Consistency of this approach stems from the fact that whilst a non-linear model may fit the conditional expectations function more closely for limited dependent variables this does not matter much if you are interested in the marginal effect. In the linear probability model the coefficients themselves are marginal effects evaluated at the mean, so if the marginal effect at the mean is what you are after (and usually people are) then this is what you want given the the linear model gives the best linear approximations to non-linear conditional expectation functions.
The same holds true if $Y_i$ is binary, too.
For a more detailed discussion of this have a look at Kit Baum's excellent lecture notes on this topic.
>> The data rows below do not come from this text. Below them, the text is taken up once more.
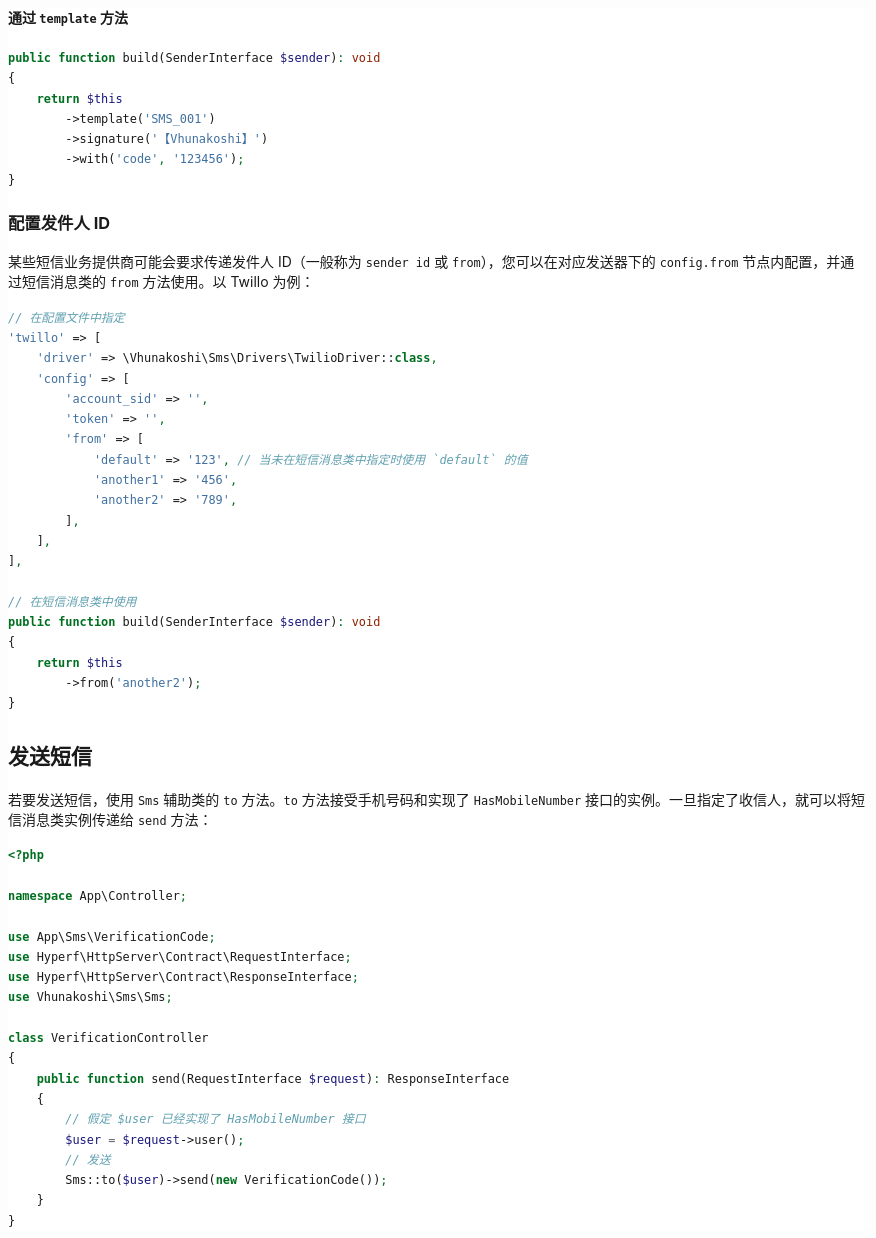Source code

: #### 通过 `template` 方法

```php
public function build(SenderInterface $sender): void
{
    return $this
        ->template('SMS_001')
        ->signature('【Vhunakoshi】')
        ->with('code', '123456');
}
```

### 配置发件人 ID

某些短信业务提供商可能会要求传递发件人 ID（一般称为 `sender id` 或 `from`），您可以在对应发送器下的 `config.from` 节点内配置，并通过短信消息类的 `from` 方法使用。以 Twillo 为例：

```php
// 在配置文件中指定
'twillo' => [
    'driver' => \Vhunakoshi\Sms\Drivers\TwilioDriver::class,
    'config' => [
        'account_sid' => '',
        'token' => '',
        'from' => [
            'default' => '123', // 当未在短信消息类中指定时使用 `default` 的值
            'another1' => '456',
            'another2' => '789',
        ],
    ],
],

// 在短信消息类中使用
public function build(SenderInterface $sender): void
{
    return $this
        ->from('another2');
}
```

## 发送短信

若要发送短信，使用 `Sms` 辅助类的 `to` 方法。`to` 方法接受手机号码和实现了 `HasMobileNumber` 接口的实例。一旦指定了收信人，就可以将短信消息类实例传递给 `send` 方法：

```php
<?php

namespace App\Controller;

use App\Sms\VerificationCode;
use Hyperf\HttpServer\Contract\RequestInterface;
use Hyperf\HttpServer\Contract\ResponseInterface;
use Vhunakoshi\Sms\Sms;

class VerificationController
{
    public function send(RequestInterface $request): ResponseInterface
    {
        // 假定 $user 已经实现了 HasMobileNumber 接口
        $user = $request->user();
        // 发送
        Sms::to($user)->send(new VerificationCode());
    }
}
```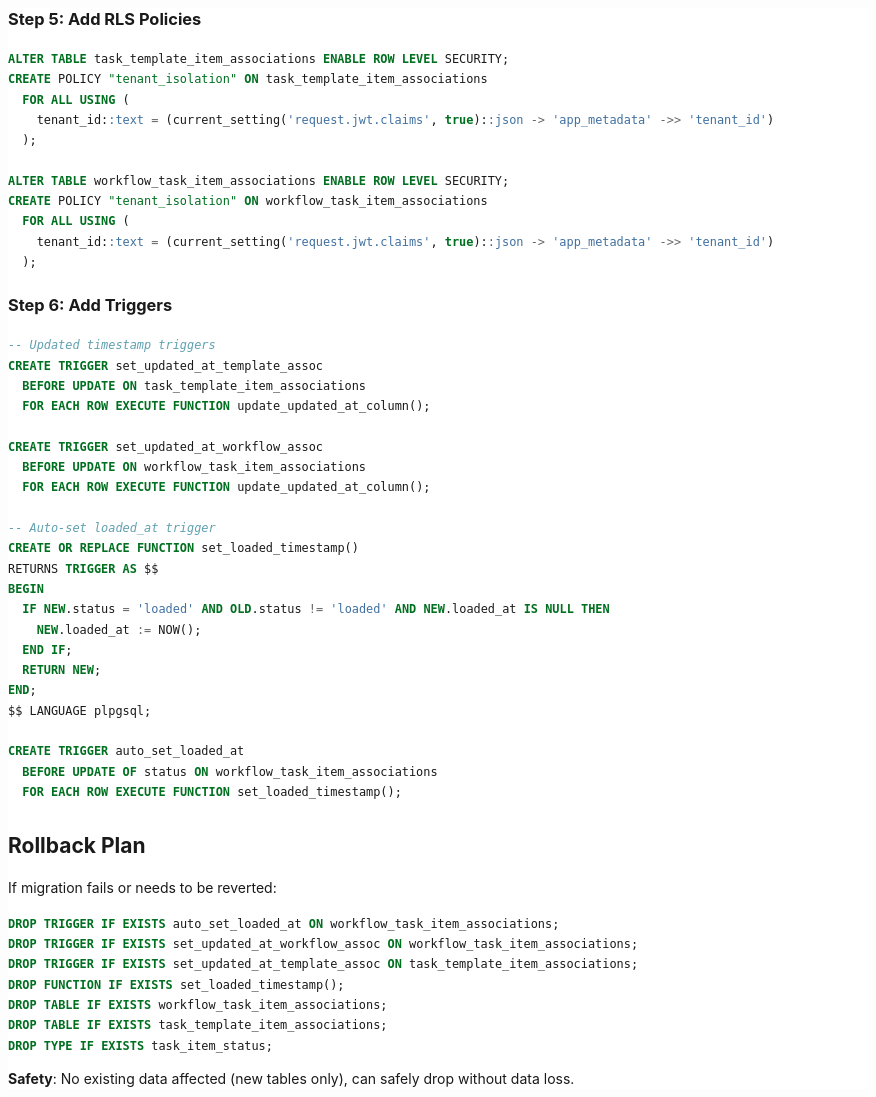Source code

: ### Step 5: Add RLS Policies
```sql
ALTER TABLE task_template_item_associations ENABLE ROW LEVEL SECURITY;
CREATE POLICY "tenant_isolation" ON task_template_item_associations
  FOR ALL USING (
    tenant_id::text = (current_setting('request.jwt.claims', true)::json -> 'app_metadata' ->> 'tenant_id')
  );

ALTER TABLE workflow_task_item_associations ENABLE ROW LEVEL SECURITY;
CREATE POLICY "tenant_isolation" ON workflow_task_item_associations
  FOR ALL USING (
    tenant_id::text = (current_setting('request.jwt.claims', true)::json -> 'app_metadata' ->> 'tenant_id')
  );
```

### Step 6: Add Triggers
```sql
-- Updated timestamp triggers
CREATE TRIGGER set_updated_at_template_assoc
  BEFORE UPDATE ON task_template_item_associations
  FOR EACH ROW EXECUTE FUNCTION update_updated_at_column();

CREATE TRIGGER set_updated_at_workflow_assoc
  BEFORE UPDATE ON workflow_task_item_associations
  FOR EACH ROW EXECUTE FUNCTION update_updated_at_column();

-- Auto-set loaded_at trigger
CREATE OR REPLACE FUNCTION set_loaded_timestamp()
RETURNS TRIGGER AS $$
BEGIN
  IF NEW.status = 'loaded' AND OLD.status != 'loaded' AND NEW.loaded_at IS NULL THEN
    NEW.loaded_at := NOW();
  END IF;
  RETURN NEW;
END;
$$ LANGUAGE plpgsql;

CREATE TRIGGER auto_set_loaded_at
  BEFORE UPDATE OF status ON workflow_task_item_associations
  FOR EACH ROW EXECUTE FUNCTION set_loaded_timestamp();
```

## Rollback Plan

If migration fails or needs to be reverted:
```sql
DROP TRIGGER IF EXISTS auto_set_loaded_at ON workflow_task_item_associations;
DROP TRIGGER IF EXISTS set_updated_at_workflow_assoc ON workflow_task_item_associations;
DROP TRIGGER IF EXISTS set_updated_at_template_assoc ON task_template_item_associations;
DROP FUNCTION IF EXISTS set_loaded_timestamp();
DROP TABLE IF EXISTS workflow_task_item_associations;
DROP TABLE IF EXISTS task_template_item_associations;
DROP TYPE IF EXISTS task_item_status;
```

**Safety**: No existing data affected (new tables only), can safely drop without data loss.
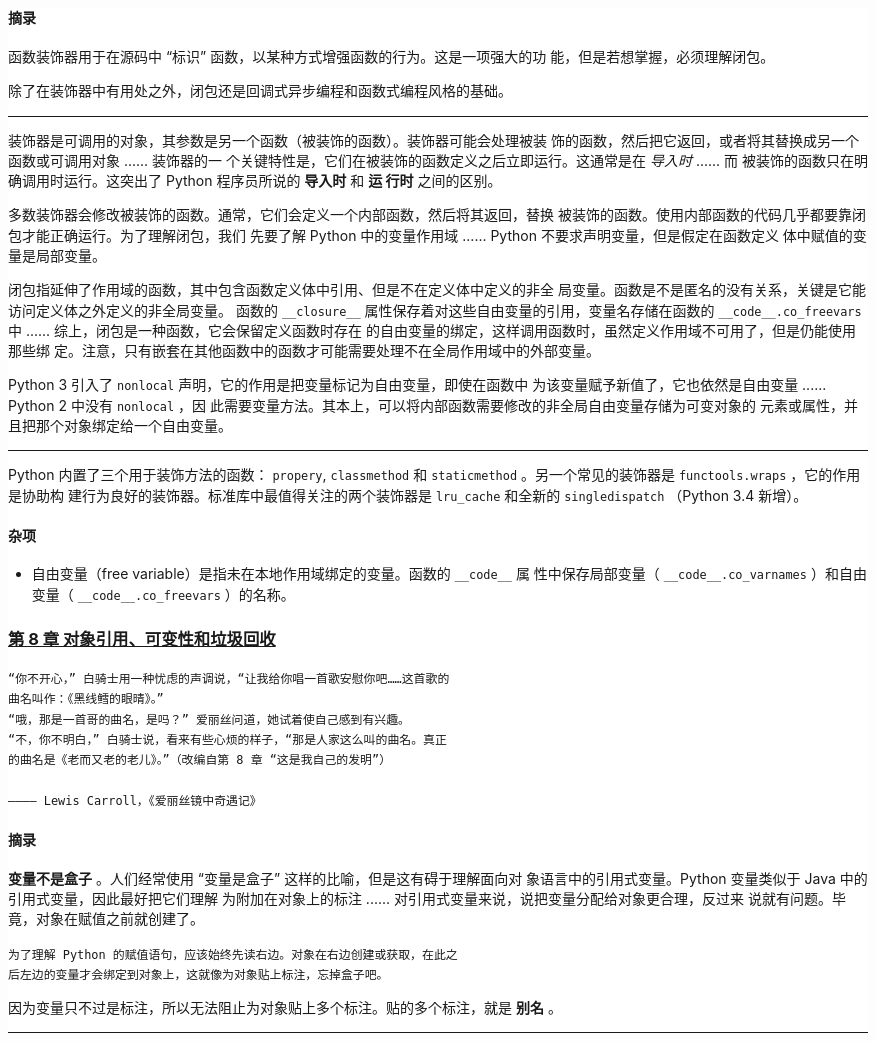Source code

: #### 摘录

函数装饰器用于在源码中 “标识” 函数，以某种方式增强函数的行为。这是一项强大的功 能，但是若想掌握，必须理解闭包。

除了在装饰器中有用处之外，闭包还是回调式异步编程和函数式编程风格的基础。

------

装饰器是可调用的对象，其参数是另一个函数（被装饰的函数）。装饰器可能会处理被装 饰的函数，然后把它返回，或者将其替换成另一个函数或可调用对象 ...... 装饰器的一 个关键特性是，它们在被装饰的函数定义之后立即运行。这通常是在 *导入时* ...... 而 被装饰的函数只在明确调用时运行。这突出了 Python 程序员所说的 **导入时** 和 **运 行时** 之间的区别。

多数装饰器会修改被装饰的函数。通常，它们会定义一个内部函数，然后将其返回，替换 被装饰的函数。使用内部函数的代码几乎都要靠闭包才能正确运行。为了理解闭包，我们 先要了解 Python 中的变量作用域 ...... Python 不要求声明变量，但是假定在函数定义 体中赋值的变量是局部变量。

闭包指延伸了作用域的函数，其中包含函数定义体中引用、但是不在定义体中定义的非全 局变量。函数是不是匿名的没有关系，关键是它能访问定义体之外定义的非全局变量。 函数的 `__closure__` 属性保存着对这些自由变量的引用，变量名存储在函数的 `__code__.co_freevars` 中 ...... 综上，闭包是一种函数，它会保留定义函数时存在 的自由变量的绑定，这样调用函数时，虽然定义作用域不可用了，但是仍能使用那些绑 定。注意，只有嵌套在其他函数中的函数才可能需要处理不在全局作用域中的外部变量。

Python 3 引入了 `nonlocal` 声明，它的作用是把变量标记为自由变量，即使在函数中 为该变量赋予新值了，它也依然是自由变量 ...... Python 2 中没有 `nonlocal` ，因 此需要变量方法。其本上，可以将内部函数需要修改的非全局自由变量存储为可变对象的 元素或属性，并且把那个对象绑定给一个自由变量。

------

Python 内置了三个用于装饰方法的函数： `propery`, `classmethod` 和 `staticmethod` 。另一个常见的装饰器是 `functools.wraps` ，它的作用是协助构 建行为良好的装饰器。标准库中最值得关注的两个装饰器是 `lru_cache` 和全新的 `singledispatch` （Python 3.4 新增）。

#### 杂项

- 自由变量（free variable）是指未在本地作用域绑定的变量。函数的 `__code__` 属 性中保存局部变量（ `__code__.co_varnames` ）和自由变量（ `__code__.co_freevars` ）的名称。

### [第 8 章 对象引用、可变性和垃圾回收](https://ialloc.org/blog/fluentpython-notes/#id79)

```
“你不开心，” 白骑士用一种忧虑的声调说，“让我给你唱一首歌安慰你吧……这首歌的
曲名叫作：《黑线鳕的眼晴》。”
“哦，那是一首哥的曲名，是吗？” 爱丽丝问道，她试着使自己感到有兴趣。
“不，你不明白，” 白骑士说，看来有些心烦的样子，“那是人家这么叫的曲名。真正
的曲名是《老而又老的老儿》。”（改编自第 8 章 “这是我自己的发明”）

———— Lewis Carroll，《爱丽丝镜中奇遇记》
```

#### 摘录

**变量不是盒子** 。人们经常使用 “变量是盒子” 这样的比喻，但是这有碍于理解面向对 象语言中的引用式变量。Python 变量类似于 Java 中的引用式变量，因此最好把它们理解 为附加在对象上的标注 ...... 对引用式变量来说，说把变量分配给对象更合理，反过来 说就有问题。毕竟，对象在赋值之前就创建了。

```
为了理解 Python 的赋值语句，应该始终先读右边。对象在右边创建或获取，在此之
后左边的变量才会绑定到对象上，这就像为对象贴上标注，忘掉盒子吧。
```

因为变量只不过是标注，所以无法阻止为对象贴上多个标注。贴的多个标注，就是 **别名** 。

------
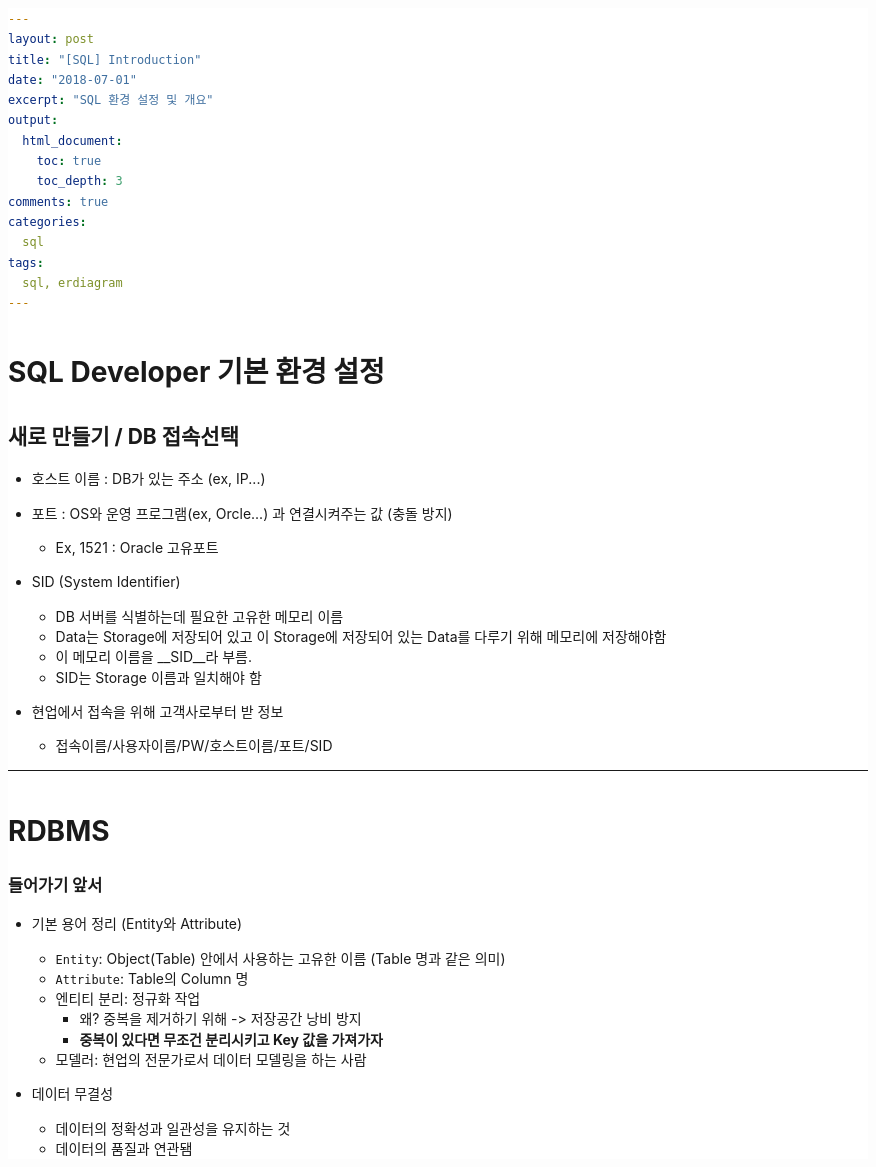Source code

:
 ```yaml
---
layout: post
title: "[SQL] Introduction"
date: "2018-07-01"
excerpt: "SQL 환경 설정 및 개요"
output: 
  html_document:
    toc: true
    toc_depth: 3
comments: true
categories:
  sql
tags:
  sql, erdiagram
---
```


# SQL Developer 기본 환경 설정

## 새로 만들기 / DB 접속선택

* 호스트 이름 : DB가 있는 주소 (ex, IP...)
* 포트 : OS와 운영 프로그램(ex, Orcle...) 과 연결시켜주는 값 (충돌 방지)
    * Ex, 1521 : Oracle 고유포트
* SID (System Identifier) 
    * DB 서버를 식별하는데 필요한 고유한 메모리 이름
    * Data는 Storage에 저장되어 있고 이 Storage에 저장되어 있는 Data를 다루기 위해 메모리에 저장해야함
    * 이 메모리 이름을 __SID__라 부름.
    * SID는 Storage 이름과 일치해야 함
    
* 현업에서 접속을 위해 고객사로부터 받 정보
    * 접속이름/사용자이름/PW/호스트이름/포트/SID
    
***

# RDBMS

### 들어가기 앞서

* 기본 용어 정리 (Entity와 Attribute)
    * `Entity`: Object(Table) 안에서 사용하는 고유한 이름 (Table 명과 같은 의미)
    * `Attribute`: Table의 Column 명
    * 엔티티 분리: 정규화 작업
        * 왜? 중복을 제거하기 위해 -> 저장공간 낭비 방지 
        * __중복이 있다면 무조건 분리시키고 Key 값을 가져가자__
    * 모델러: 현업의 전문가로서 데이터 모델링을 하는 사람
    
* 데이터 무결성 
    * 데이터의 정확성과 일관성을 유지하는 것
    * 데이터의 품질과 연관됌
    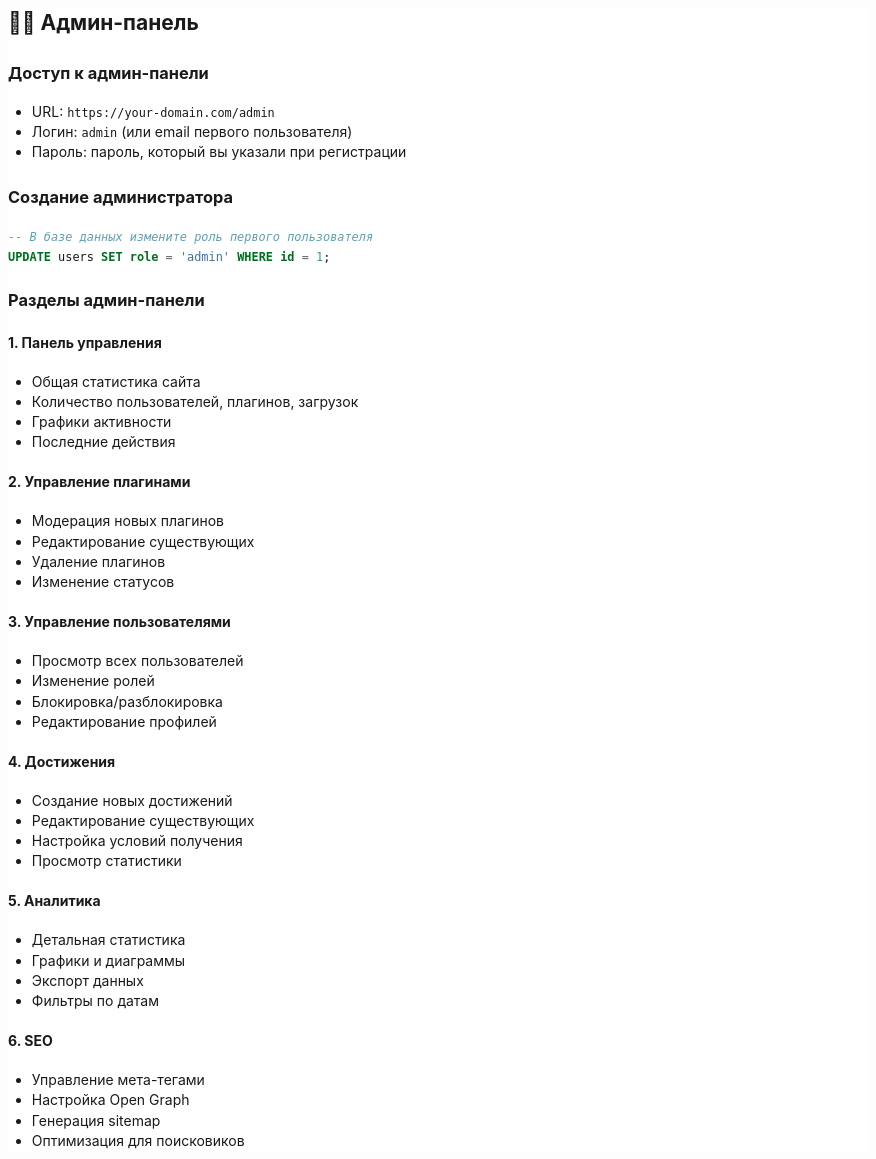 ## 👨‍💼 Админ-панель

### Доступ к админ-панели
- URL: `https://your-domain.com/admin`
- Логин: `admin` (или email первого пользователя)
- Пароль: пароль, который вы указали при регистрации

### Создание администратора
```sql
-- В базе данных измените роль первого пользователя
UPDATE users SET role = 'admin' WHERE id = 1;
```

### Разделы админ-панели

#### 1. Панель управления
- Общая статистика сайта
- Количество пользователей, плагинов, загрузок
- Графики активности
- Последние действия

#### 2. Управление плагинами
- Модерация новых плагинов
- Редактирование существующих
- Удаление плагинов
- Изменение статусов

#### 3. Управление пользователями
- Просмотр всех пользователей
- Изменение ролей
- Блокировка/разблокировка
- Редактирование профилей

#### 4. Достижения
- Создание новых достижений
- Редактирование существующих
- Настройка условий получения
- Просмотр статистики

#### 5. Аналитика
- Детальная статистика
- Графики и диаграммы
- Экспорт данных
- Фильтры по датам

#### 6. SEO
- Управление мета-тегами
- Настройка Open Graph
- Генерация sitemap
- Оптимизация для поисковиков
From slide 7 he discusses the use of the linear probability model in the 2SLS context.
Finally, if you really want to use probit because you want more efficient estimates then there is another way which is also mentioned in Wooldridge (2010) "Econometric Analysis of Cross Section and Panel Data". The above linked answer includes it, I repeat it here for completeness. As an applied example see Adams et al. (2009) who use a three-step procedure that goes as follows:
- use probit to regress the endogenous variable on the instrument(s) and exogenous variables
- use the predicted values from the previous step in an OLS first stage together with the exogenous (but without the instrumental) variables
- do the second stage as usual
This procedure does not fall for the forbidden regression problem but potentially delivers more efficient estimates of your parameter of interest.
Best Answer
The reference for this should be Newey (1987) "Efficient estimation of limited dependent variable models with endogenous explanatory variables", Journal of Econometrics, Vol. 36(3), pp. 231–250 (link). This is the estimator that is implemented with the
probitiv
command in Stata, for instance, where you can have an OLS first stage and probit second stage.